SuaraRiau.id - Mantan Pj Wali Kota Pekanbaru dan juga mantan Sekretaris DPRD Riau, Muflihun terseret kasus dugaan korupsi Surat Perintah Perjalanan Dinas (SPPD) 2020–2021.
Lantaran namanya kerap dikaitkan, Muflihun mengambil langkah hukum melaporkan perkara tersebut ke Polresta Pekanbaru, Minggu (13/7/2025) malam.
Dia tegas menyatakan bahwa tidak pernah menandatangani dokumen yang kini tengah menjadi sorotan hukum.
"Saya pastikan, tanda tangan yang tercantum dalam dokumen SPT dan SPPD itu bukan milik saya. Itu jelas-jelas dipalsukan. Saya tidak akan tinggal diam," ujar Muflihun dikutip dari Riauonline.co.id--jaringan Suara.com, Senin (14/7/2025).
Baca Juga:Santer Dikaitkan Kasus SPPD Fiktif DPRD Riau, Muflihun Akhirnya Buka Suara
Dia ditemani tim kuasa hukumnya mendatangi kantor polisi terkait dugaan pemalsuan tanda tangan dalam dokumen perjalanan dinas tahun anggaran 2020 tersebut.
Diketahui, dokumen yang dimaksud ialah Surat Perintah Tugas (SPT) Nomor: 160/SPT/ dan Surat Perintah Perjalanan Dinas (SPPD) Nomor: 090/SPPD/, yang digunakan dalam kegiatan konsultasi Ranperda Penyelenggaraan Kepemudaan ke Kementerian Dalam Negeri di Jakarta, 2-4 Juli 2020.
Berdasarkan hasil penelusuran tim hukum, terdapat indikasi kuat bahwa tanda tangan dalam dokumen tersebut bukan berasal dari Muflihun.
Sementara itu, kuasa hukum Muflihun, Ahmad Yusuf mengatakan kalau pemalsuan itu merupakan bagian dari praktik yang sistematis di lingkungan internal DPRD Riau saat itu.
"Kami menemukan bukti bahwa tanda tangan klien kami dicatut untuk mencairkan dana perjalanan dinas. Yang kami laporkan ini baru satu kasus, namun bisa jadi ini hanyalah puncak gunung es," ungkapnya.
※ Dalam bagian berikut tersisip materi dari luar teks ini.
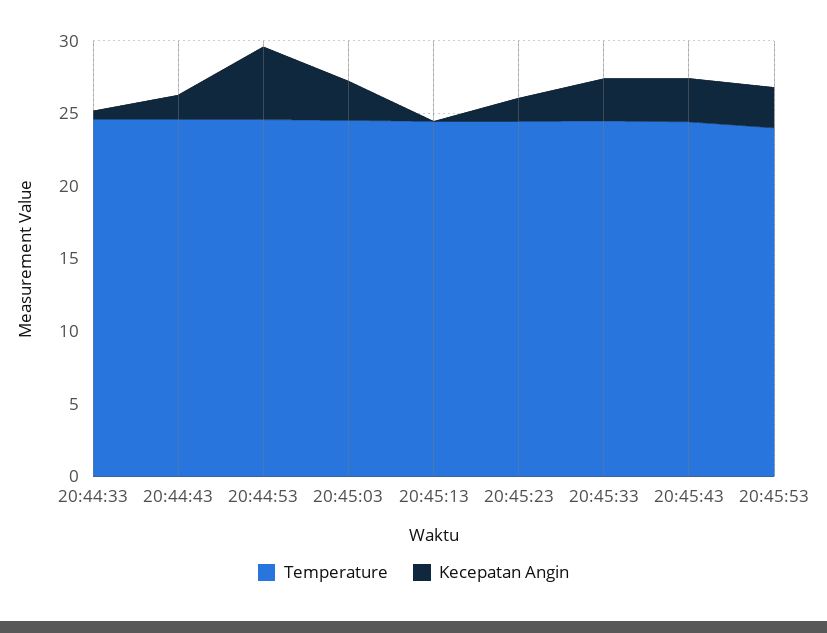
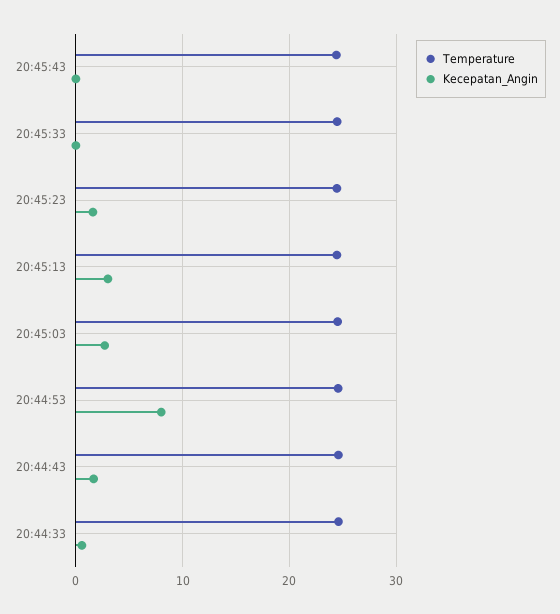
Kecepatan Angin, 20:44:53: 5 -> 8
Kecepatan Angin, 20:45:13: 0 -> 3
Kecepatan Angin, 20:45:33: 3 -> 0
Kecepatan Angin, 20:45:43: 3 -> 0
Temperature, 20:45:53: 24 -> none
Kecepatan Angin, 20:45:53: 3 -> none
Baca Juga:Diusut Polda Sejak Juni 2024, Apa Kabar Kasus SPPD Fiktif di DPRD Riau?
Tim hukum menduga, pemalsuan ini dilakukan oleh pihak internal yang memiliki akses terhadap dokumen administratif dan keuangan.
Tidak hanya satu dokumen, mereka percaya bahwa lebih banyak dokumen yang telah dimanipulasi demi kepentingan oknum tertentu.
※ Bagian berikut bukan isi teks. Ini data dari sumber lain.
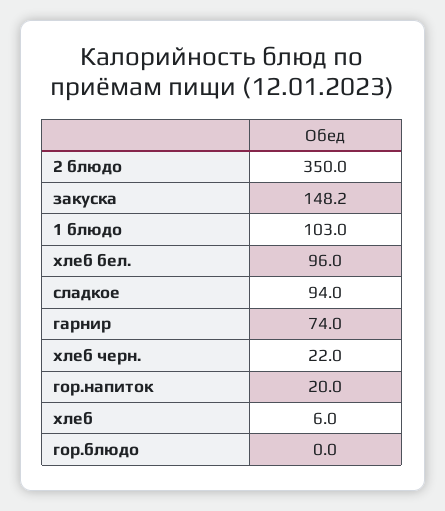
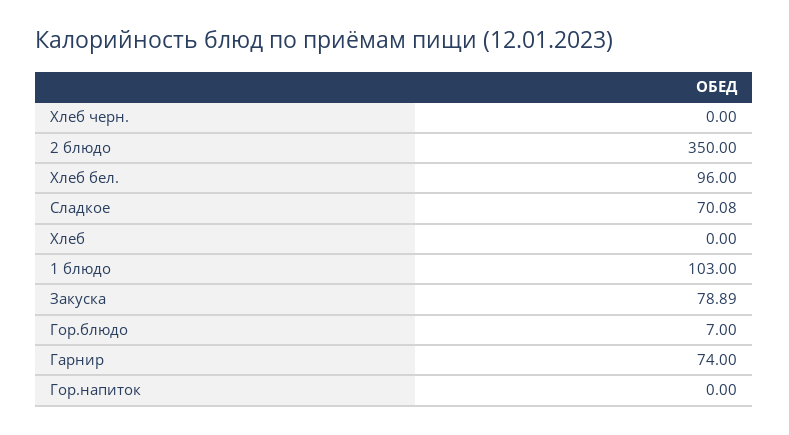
закуска: 148.2 -> 78.89
сладкое: 94 -> 70.08
хлеб черн.: 22 -> 0
гор.напиток: 20 -> 0
хлеб: 6 -> 0
гор.блюдо: 0 -> 7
"Kami meyakini bahwa jika seluruh dokumen SPT dan SPPD tahun 2020-2021 ditelusuri, maka akan ditemukan banyak tanda tangan palsu lainnya. Ini adalah praktik kotor yang selama ini tersembunyi," tegasnya.
Kuasa hukum lainnya, juga menyebutkan dugaan pemalsuan ini tidak bisa dilepaskan dari pola lama yang juga muncul dalam kasus SPPD fiktif yang menjerat Plt. Sekwan DPRD Riau sebelumnya, Tengku Fauzan Tambusai.
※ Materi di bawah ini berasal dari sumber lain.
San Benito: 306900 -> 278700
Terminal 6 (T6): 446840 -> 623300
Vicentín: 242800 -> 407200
Menurut Weny, pola pemalsuan yang menyeret Muflihun sangat mirip dokumen dikeluarkan tanpa otorisasi pejabat sah, dengan tanda tangan yang diduga dipalsukan oleh oknum dalam sistem.
"Nama-nama yang terlibat dalam kasus lama, kini muncul lagi. Ini artinya, ada jaringan yang masih aktif, yang harus segera dibongkar oleh penegak hukum," tegasnya.